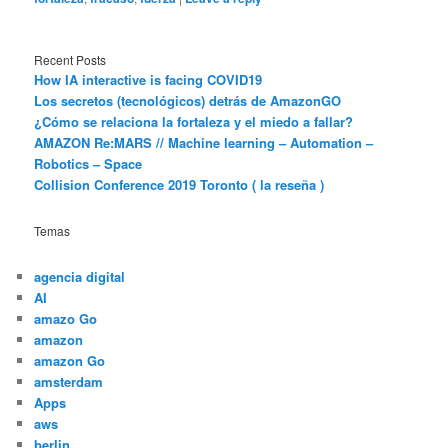
Recent Posts
How IA interactive is facing COVID19
Los secretos (tecnológicos) detrás de AmazonGO
¿Cómo se relaciona la fortaleza y el miedo a fallar?
AMAZON Re:MARS // Machine learning – Automation –
Robotics – Space
Collision Conference 2019 Toronto ( la reseña )
Temas
agencia digital
AI
amazo Go
amazon
amazon Go
amsterdam
Apps
aws
berlin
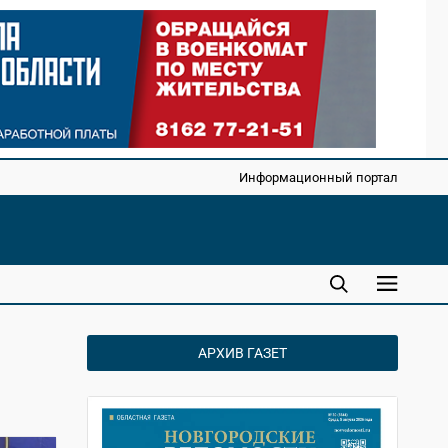
Информационный портал
АРХИВ ГАЗЕТ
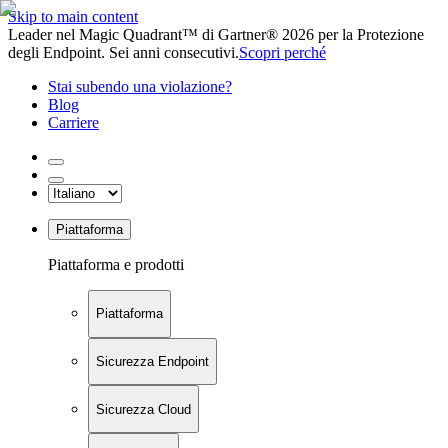
Skip to main content
Leader nel Magic Quadrant™ di Gartner® 2026 per la Protezione
degli Endpoint. Sei anni consecutivi.
Scopri perché
Stai subendo una violazione?
Blog
Carriere
Piattaforma
Piattaforma e prodotti
Piattaforma
Sicurezza Endpoint
Sicurezza Cloud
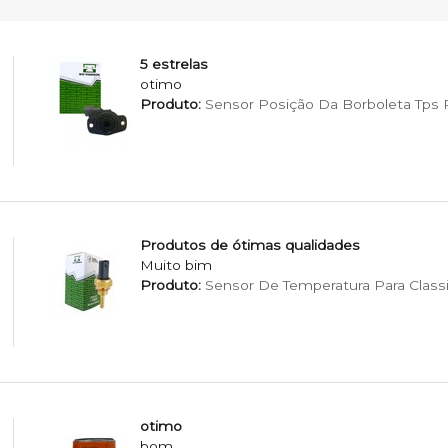
5 estrelas
otimo
Produto:
Sensor Posição Da Borboleta Tps Pa
Produtos de ótimas qualidades
Muito bim
Produto:
Sensor De Temperatura Para Classi
otimo
bom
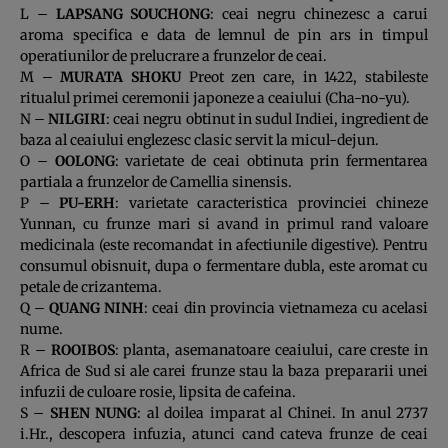
L –
LAPSANG SOUCHONG
: ceai negru chinezesc a carui
aroma specifica e data de lemnul de pin ars in timpul
operatiunilor de prelucrare a frunzelor de ceai.
M –
MURATA SHOKU
Preot zen care, in 1422, stabileste
ritualul primei ceremonii japoneze a ceaiului (Cha-no-yu).
N –
NILGIRI
: ceai negru obtinut in sudul Indiei, ingredient de
baza al ceaiului englezesc clasic servit la micul-dejun.
O –
OOLONG
: varietate de ceai obtinuta prin fermentarea
partiala a frunzelor de Camellia sinensis.
P –
PU-ERH
: varietate caracteristica provinciei chineze
Yunnan, cu frunze mari si avand in primul rand valoare
medicinala (este recomandat in afectiunile digestive). Pentru
consumul obisnuit, dupa o fermentare dubla, este aromat cu
petale de crizantema.
Q –
QUANG NINH
: ceai din provincia vietnameza cu acelasi
nume.
R –
ROOIBOS
: planta, asemanatoare ceaiului, care creste in
Africa de Sud si ale carei frunze stau la baza prepararii unei
infuzii de culoare rosie, lipsita de cafeina.
S –
SHEN NUNG
: al doilea imparat al Chinei. In anul 2737
i.Hr., descopera infuzia, atunci cand cateva frunze de ceai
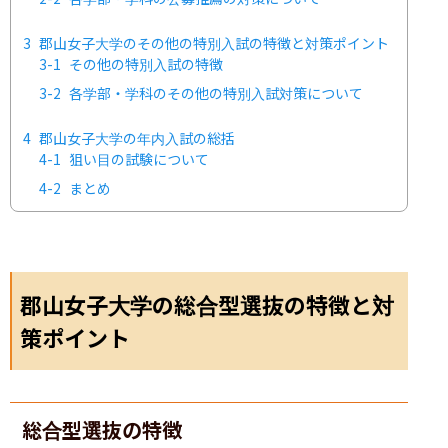
3
郡山女子大学のその他の特別入試の特徴と対策ポイント
3-1
その他の特別入試の特徴
3-2
各学部・学科のその他の特別入試対策について
4
郡山女子大学の年内入試の総括
4-1
狙い目の試験について
4-2
まとめ
郡山女子大学の総合型選抜の特徴と対
策ポイント
総合型選抜の特徴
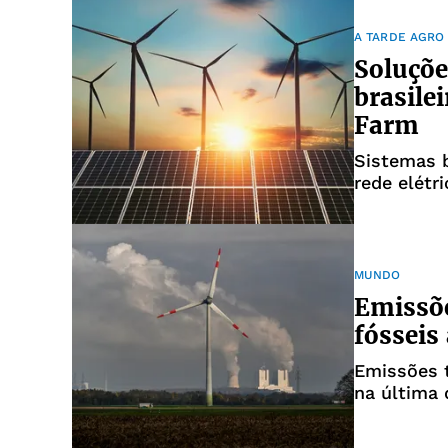
A TARDE AGRO
Soluçõe
brasile
Farm
Sistemas 
rede elétri
MUNDO
Emissõe
fósseis
Emissões 
na última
※ ※ ※
Copy out everything in the records from the line containing "Skip to main content" down to the end of the records, including both ends, and omit the pictures.

Skip to main content
Leader nel Magic Quadrant™ di Gartner® 2026 per la Protezione
degli Endpoint. Sei anni consecutivi.
Scopri perché
Stai subendo una violazione?
Blog
Carriere
Piattaforma
Piattaforma e prodotti
Piattaforma
Sicurezza Endpoint
Sicurezza Cloud
5 estrelas
otimo
Produto:
Sensor Posição Da Borboleta Tps Pa
Produtos de ótimas qualidades
Muito bim
Produto:
Sensor De Temperatura Para Classi
otimo
bom
L –
LAPSANG SOUCHONG
: ceai negru chinezesc a carui
aroma specifica e data de lemnul de pin ars in timpul
operatiunilor de prelucrare a frunzelor de ceai.
M –
MURATA SHOKU
Preot zen care, in 1422, stabileste
ritualul primei ceremonii japoneze a ceaiului (Cha-no-yu).
N –
NILGIRI
: ceai negru obtinut in sudul Indiei, ingredient de
baza al ceaiului englezesc clasic servit la micul-dejun.
O –
OOLONG
: varietate de ceai obtinuta prin fermentarea
partiala a frunzelor de Camellia sinensis.
P –
PU-ERH
: varietate caracteristica provinciei chineze
Yunnan, cu frunze mari si avand in primul rand valoare
medicinala (este recomandat in afectiunile digestive). Pentru
consumul obisnuit, dupa o fermentare dubla, este aromat cu
petale de crizantema.
Q –
QUANG NINH
: ceai din provincia vietnameza cu acelasi
nume.
R –
ROOIBOS
: planta, asemanatoare ceaiului, care creste in
Africa de Sud si ale carei frunze stau la baza prepararii unei
infuzii de culoare rosie, lipsita de cafeina.
S –
SHEN NUNG
: al doilea imparat al Chinei. In anul 2737
i.Hr., descopera infuzia, atunci cand cateva frunze de ceai
3
郡山女子大学のその他の特別入試の特徴と対策ポイント
3-1
その他の特別入試の特徴
3-2
各学部・学科のその他の特別入試対策について
4
郡山女子大学の年内入試の総括
4-1
狙い目の試験について
4-2
まとめ
郡山女子大学の総合型選抜の特徴と対
策ポイント
総合型選抜の特徴
A TARDE AGRO
Soluçõe
brasile
Farm
Sistemas 
rede elétri
MUNDO
Emissõe
fósseis
Emissões 
na última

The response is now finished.